● **REQUIRED ACTION**: Edit the items below by replacing "Raspberry Pi" with "RPi" everywhere it occurs and changing nothing else in the source text. Omit the pictures from your answer.

[Dataset excerpts]
**********
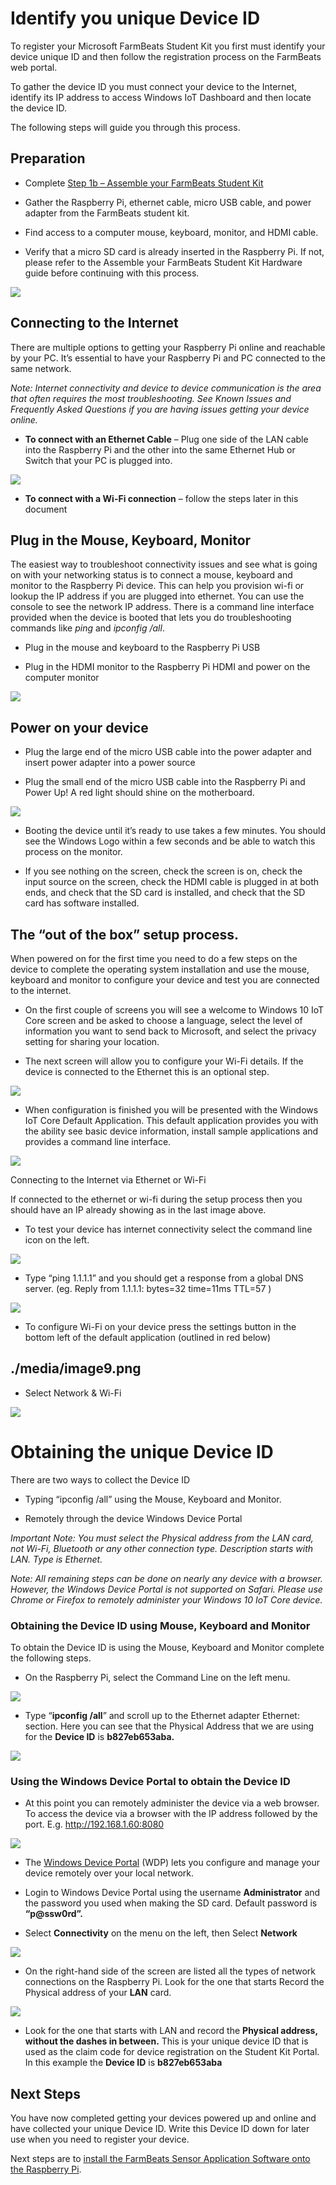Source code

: Identify you unique Device ID
=============================

To register your Microsoft FarmBeats Student Kit you first must identify your
device unique ID and then follow the registration process on the FarmBeats web
portal.

To gather the device ID you must connect your device to the Internet, identify
its IP address to access Windows IoT Dashboard and then locate the device ID.

The following steps will guide you through this process.

Preparation
-----------

-   Complete [Step 1b – Assemble your FarmBeats Student
    Kit](https://github.com/farmbeatslabs/studentkit/blob/master/Indoor-m1/1b_Assemble_your_FarmBeats_Student_Kit_Hardware.md)

-   Gather the Raspberry Pi, ethernet cable, micro USB cable, and power adapter
    from the FarmBeats student kit.

-   Find access to a computer mouse, keyboard, monitor, and HDMI cable.

-   Verify that a micro SD card is already inserted in the Raspberry Pi. If not,
    please refer to the Assemble your FarmBeats Student Kit Hardware guide
    before continuing with this process.

![](media/c610a04f4848eca9a1f43db8e611cc4a.png)

Connecting to the Internet
--------------------------

There are multiple options to getting your Raspberry Pi online and reachable by
your PC. It’s essential to have your Raspberry Pi and PC connected to the same
network.

*Note: Internet connectivity and device to device communication is the area that
often requires the most troubleshooting. See Known Issues and Frequently Asked
Questions if you are having issues getting your device online.*

-   **To connect with an Ethernet Cable** – Plug one side of the LAN cable into
    the Raspberry Pi and the other into the same Ethernet Hub or Switch that
    your PC is plugged into.

![](media/75e575255504adca7f94b162988289f7.png)

-   **To connect with a Wi-Fi connection** – follow the steps later in this
    document

Plug in the Mouse, Keyboard, Monitor
------------------------------------

The easiest way to troubleshoot connectivity issues and see what is going on
with your networking status is to connect a mouse, keyboard and monitor to the
Raspberry Pi device. This can help you provision wi-fi or lookup the IP address
if you are plugged into ethernet. You can use the console to see the network IP
address. There is a command line interface provided when the device is booted
that lets you do troubleshooting commands like *ping* and *ipconfig /all*.

-   Plug in the mouse and keyboard to the Raspberry Pi USB

-   Plug in the HDMI monitor to the Raspberry Pi HDMI and power on the computer
    monitor

![](media/97af0e0ef4c49b4477377c73672fa852.png)

Power on your device
--------------------

-   Plug the large end of the micro USB cable into the power adapter and insert
    power adapter into a power source

-   Plug the small end of the micro USB cable into the Raspberry Pi and Power
    Up! A red light should shine on the motherboard.

![](media/d21ffa84ab8122ea6453101970a803a3.png)

-   Booting the device until it’s ready to use takes a few minutes. You should
    see the Windows Logo within a few seconds and be able to watch this process
    on the monitor.

-   If you see nothing on the screen, check the screen is on, check the input
    source on the screen, check the HDMI cable is plugged in at both ends, and
    check that the SD card is installed, and check that the SD card has software
    installed.

The “out of the box” setup process.
-----------------------------------

When powered on for the first time you need to do a few steps on the device to
complete the operating system installation and use the mouse, keyboard and
monitor to configure your device and test you are connected to the internet.

-   On the first couple of screens you will see a welcome to Windows 10 IoT Core
    screen and be asked to choose a language, select the level of information
    you want to send back to Microsoft, and select the privacy setting for
    sharing your location.

-   The next screen will allow you to configure your Wi-Fi details. If the
    device is connected to the Ethernet this is an optional step.

![](media/0eb869c7aede0e6380715461cee8a1d1.png)

-   When configuration is finished you will be presented with the Windows IoT
    Core Default Application. This default application provides you with the
    ability see basic device information, install sample applications and
    provides a command line interface.

![](media/4657ad99e1337bb3c7487df2ffea811d.png)

Connecting to the Internet via Ethernet or Wi-Fi

If connected to the ethernet or wi-fi during the setup process then you should
have an IP already showing as in the last image above.

-   To test your device has internet connectivity select the command line icon
    on the left.

![](media/4911d14bdf3184bcd08ee31c1d8de4e4.png)

-   Type “ping 1.1.1.1” and you should get a response from a global DNS server.
    (eg. Reply from 1.1.1.1: bytes=32 time=11ms TTL=57 )

![](media/4621f2e07d96bc858342980356c1fc32.png)

-   To configure Wi-Fi on your device press the settings button in the bottom
    left of the default application (outlined in red below)

./media/image9.png
------------------

-   Select Network & Wi-Fi

![](media/62a45df5f378f4c653be61e02b10e628.png)

Obtaining the unique Device ID
==============================

There are two ways to collect the Device ID

-   Typing “ipconfig /all” using the Mouse, Keyboard and Monitor.

-   Remotely through the device Windows Device Portal

*Important Note: You must select the Physical address from the LAN card, not
Wi-Fi, Bluetooth or any other connection type. Description starts with LAN. Type
is Ethernet.*

*Note: All remaining steps can be done on nearly any device with a browser.
However, the Windows Device Portal is not supported on Safari. Please use Chrome
or Firefox to remotely administer your Windows 10 IoT Core device.*

### Obtaining the Device ID using Mouse, Keyboard and Monitor

To obtain the Device ID is using the Mouse, Keyboard and Monitor complete the
following steps.

-   On the Raspberry Pi, select the Command Line on the left menu.

![](media/4911d14bdf3184bcd08ee31c1d8de4e4.png)

-   Type “**ipconfig /all**” and scroll up to the Ethernet adapter Ethernet:
    section. Here you can see that the Physical Address that we are using for
    the **Device ID** is **b827eb653aba.**

![](media/cbd4014b7ee451b27c33a8fc99e16641.png)

### Using the Windows Device Portal to obtain the Device ID

-   At this point you can remotely administer the device via a web browser. To
    access the device via a browser with the IP address followed by the port.
    E.g. <http://192.168.1.60:8080>

![](media/4657ad99e1337bb3c7487df2ffea811d.png)

-   The [Windows Device
    Portal](https://docs.microsoft.com/en-us/windows/iot-core/manage-your-device/DevicePortal)
    (WDP) lets you configure and manage your device remotely over your local
    network.

-   Login to Windows Device Portal using the username **Administrator** and the
    password you used when making the SD card. Default password is
    **“p\@ssw0rd”.**

-   Select **Connectivity** on the menu on the left, then Select **Network**

![](media/ff0b13a743e48640294ac95382bded13.png)

-   On the right-hand side of the screen are listed all the types of network
    connections on the Raspberry Pi. Look for the one that starts Record the
    Physical address of your **LAN** card.

![](media/8ab91e1fd79ce95e31b7d0c8f64f4b1e.png)

-   Look for the one that starts with LAN and record the **Physical address,
    without the dashes in between.** This is your unique device ID that is used
    as the claim code for device registration on the Student Kit Portal. In this
    example the **Device ID** is **b827eb653aba**

Next Steps
----------

You have now completed getting your devices powered up and online and have
collected your unique Device ID. Write this Device ID down for later use when
you need to register your device.

Next steps are to [install the FarmBeats Sensor Application Software onto the
Raspberry Pi](https://github.com/farmbeatslabs/studentkit/blob/master/Indoor-m1/1d_Install_the_FarmBeats_Sensor_Application_Software.md).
**********
● **SOLUTION TO THIS TASK**:
Source code

: Identify you unique Device ID
=============================

To register your Microsoft FarmBeats Student Kit you first must identify your
device unique ID and then follow the registration process on the FarmBeats web
portal.

To gather the device ID you must connect your device to the Internet, identify
its IP address to access Windows IoT Dashboard and then locate the device ID.

The following steps will guide you through this process.

Preparation
-----------

-   Complete [Step 1b – Assemble your FarmBeats Student
    Kit](https://github.com/farmbeatslabs/studentkit/blob/master/Indoor-m1/1b_Assemble_your_FarmBeats_Student_Kit_Hardware.md)

-   Gather the RPi, ethernet cable, micro USB cable, and power adapter
    from the FarmBeats student kit.

-   Find access to a computer mouse, keyboard, monitor, and HDMI cable.

-   Verify that a micro SD card is already inserted in the RPi. If not,
    please refer to the Assemble your FarmBeats Student Kit Hardware guide
    before continuing with this process.

![](media/c610a04f4848eca9a1f43db8e611cc4a.png)

Connecting to the Internet
--------------------------

There are multiple options to getting your RPi online and reachable by
your PC. It’s essential to have your RPi and PC connected to the same
network.

*Note: Internet connectivity and device to device communication is the area that
often requires the most troubleshooting. See Known Issues and Frequently Asked
Questions if you are having issues getting your device online.*

-   **To connect with an Ethernet Cable** – Plug one side of the LAN cable into
    the RPi and the other into the same Ethernet Hub or Switch that
    your PC is plugged into.

![](media/75e575255504adca7f94b162988289f7.png)

-   **To connect with a Wi-Fi connection** – follow the steps later in this
    document

Plug in the Mouse, Keyboard, Monitor
------------------------------------

The easiest way to troubleshoot connectivity issues and see what is going on
with your networking status is to connect a mouse, keyboard and monitor to the
RPi device. This can help you provision wi-fi or lookup the IP address
if you are plugged into ethernet. You can use the console to see the network IP
address. There is a command line interface provided when the device is booted
that lets you do troubleshooting commands like *ping* and *ipconfig /all*.

-   Plug in the mouse and keyboard to the RPi USB

-   Plug in the HDMI monitor to the RPi HDMI and power on the computer
    monitor

![](media/97af0e0ef4c49b4477377c73672fa852.png)

Power on your device
--------------------

-   Plug the large end of the micro USB cable into the power adapter and insert
    power adapter into a power source

-   Plug the small end of the micro USB cable into the RPi and Power
    Up! A red light should shine on the motherboard.

![](media/d21ffa84ab8122ea6453101970a803a3.png)

-   Booting the device until it’s ready to use takes a few minutes. You should
    see the Windows Logo within a few seconds and be able to watch this process
    on the monitor.

-   If you see nothing on the screen, check the screen is on, check the input
    source on the screen, check the HDMI cable is plugged in at both ends, and
    check that the SD card is installed, and check that the SD card has software
    installed.

The “out of the box” setup process.
-----------------------------------

When powered on for the first time you need to do a few steps on the device to
complete the operating system installation and use the mouse, keyboard and
monitor to configure your device and test you are connected to the internet.

-   On the first couple of screens you will see a welcome to Windows 10 IoT Core
    screen and be asked to choose a language, select the level of information
    you want to send back to Microsoft, and select the privacy setting for
    sharing your location.

-   The next screen will allow you to configure your Wi-Fi details. If the
    device is connected to the Ethernet this is an optional step.

![](media/0eb869c7aede0e6380715461cee8a1d1.png)

-   When configuration is finished you will be presented with the Windows IoT
    Core Default Application. This default application provides you with the
    ability see basic device information, install sample applications and
    provides a command line interface.

![](media/4657ad99e1337bb3c7487df2ffea811d.png)

Connecting to the Internet via Ethernet or Wi-Fi

If connected to the ethernet or wi-fi during the setup process then you should
have an IP already showing as in the last image above.

-   To test your device has internet connectivity select the command line icon
    on the left.

![](media/4911d14bdf3184bcd08ee31c1d8de4e4.png)

-   Type “ping 1.1.1.1” and you should get a response from a global DNS server.
    (eg. Reply from 1.1.1.1: bytes=32 time=11ms TTL=57 )

![](media/4621f2e07d96bc858342980356c1fc32.png)

-   To configure Wi-Fi on your device press the settings button in the bottom
    left of the default application (outlined in red below)

./media/image9.png
------------------

-   Select Network & Wi-Fi

![](media/62a45df5f378f4c653be61e02b10e628.png)

Obtaining the unique Device ID
==============================

There are two ways to collect the Device ID

-   Typing “ipconfig /all” using the Mouse, Keyboard and Monitor.

-   Remotely through the device Windows Device Portal

*Important Note: You must select the Physical address from the LAN card, not
Wi-Fi, Bluetooth or any other connection type. Description starts with LAN. Type
is Ethernet.*

*Note: All remaining steps can be done on nearly any device with a browser.
However, the Windows Device Portal is not supported on Safari. Please use Chrome
or Firefox to remotely administer your Windows 10 IoT Core device.*

### Obtaining the Device ID using Mouse, Keyboard and Monitor

To obtain the Device ID is using the Mouse, Keyboard and Monitor complete the
following steps.

-   On the RPi, select the Command Line on the left menu.

![](media/4911d14bdf3184bcd08ee31c1d8de4e4.png)

-   Type “**ipconfig /all**” and scroll up to the Ethernet adapter Ethernet:
    section. Here you can see that the Physical Address that we are using for
    the **Device ID** is **b827eb653aba.**

![](media/cbd4014b7ee451b27c33a8fc99e16641.png)

### Using the Windows Device Portal to obtain the Device ID

-   At this point you can remotely administer the device via a web browser. To
    access the device via a browser with the IP address followed by the port.
    E.g. <http://192.168.1.60:8080>

![](media/4657ad99e1337bb3c7487df2ffea811d.png)

-   The [Windows Device
    Portal](https://docs.microsoft.com/en-us/windows/iot-core/manage-your-device/DevicePortal)
    (WDP) lets you configure and manage your device remotely over your local
    network.

-   Login to Windows Device Portal using the username **Administrator** and the
    password you used when making the SD card. Default password is
    **“p\@ssw0rd”.**

-   Select **Connectivity** on the menu on the left, then Select **Network**

![](media/ff0b13a743e48640294ac95382bded13.png)

-   On the right-hand side of the screen are listed all the types of network
    connections on the RPi. Look for the one that starts Record the
    Physical address of your **LAN** card.

![](media/8ab91e1fd79ce95e31b7d0c8f64f4b1e.png)

-   Look for the one that starts with LAN and record the **Physical address,
    without the dashes in between.** This is your unique device ID that is used
    as the claim code for device registration on the Student Kit Portal. In this
    example the **Device ID** is **b827eb653aba**

Next Steps
----------

You have now completed getting your devices powered up and online and have
collected your unique Device ID. Write this Device ID down for later use when
you need to register your device.

Next steps are to [install the FarmBeats Sensor Application Software onto the
RPi](https://github.com/farmbeatslabs/studentkit/blob/master/Indoor-m1/1d_Install_the_FarmBeats_Sensor_Application_Software.md).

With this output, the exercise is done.